We ordered 20 ,lost one and the other 19 are growing like weeds.

10 Dominiques hens and 9 barred rock roos.Ordered from Ideal Poultry .

We already have 5 B.R hens that are 2 years old.We get plenty of eggs and a couple of neighbors help us with feed for eggs.All free range all day.


----------



## The_Blob (Dec 24, 2008)

Meerkat said:


> Well 2 and 1/2 wks.But they are in peep heaven since we put them in the pen outside pen is 10 X 10 8ft tall.They have their little perches ,little 3 walled place with heat lamp.Daytime they run all over the place.It sure did save us a lot of work too,cleanign up theri brooder.
> 
> We ordered 20 ,lost one and the other 19 are growing like weeds.
> 
> ...


WHY so many males? :dunno:


----------



## Meerkat (May 31, 2011)

The_Blob said:


> WHY so many males? :dunno:


We wanted to pick out the best roo plus we can sell them to feed store.And they always send roos for warmth to keep hens alive in shipping.or thats what we hear anyway.

We were going to eat the roo but thats not looking too promising now.I have to get more hungry I guess.Hubby lived on farm,I'm city slicker who lived in country and saved animals,while they were eating them..He said buck and I said Bambi.


----------



## Jason (Jul 25, 2009)

Meerkat, your roosters will just eat and eat with no return on the investment.

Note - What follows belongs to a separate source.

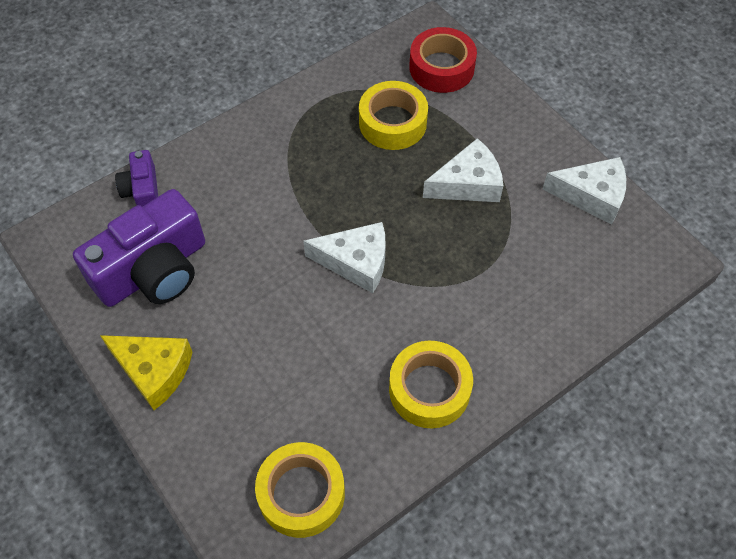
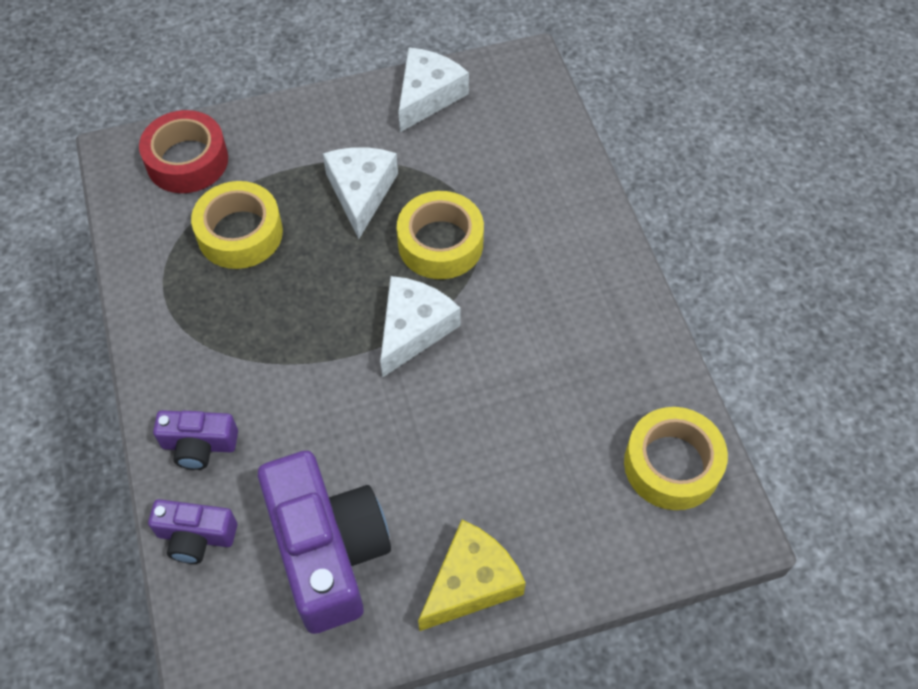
camera: 70 degrees left, 0 degrees up
yellow tape [389,341,473,428] -> yellow tape moved to [397,191,484,279]
none -> purple camera [153,410,238,470]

You'll see it in your bottom line. Perhaps you'll be less sentimental when they eat you out of house and home. It's your place so by all means it's your choice. Congrats on the new birds and I'm sure they'll be lots of fun for you two.


----------



## AuroraHawk (Sep 12, 2012)

Do you plan to start hatching your own chicks? If you don't, there isn't a need for any roosters.

If you really can't abide having your husband butcher those roosters, sell them or give them away.


----------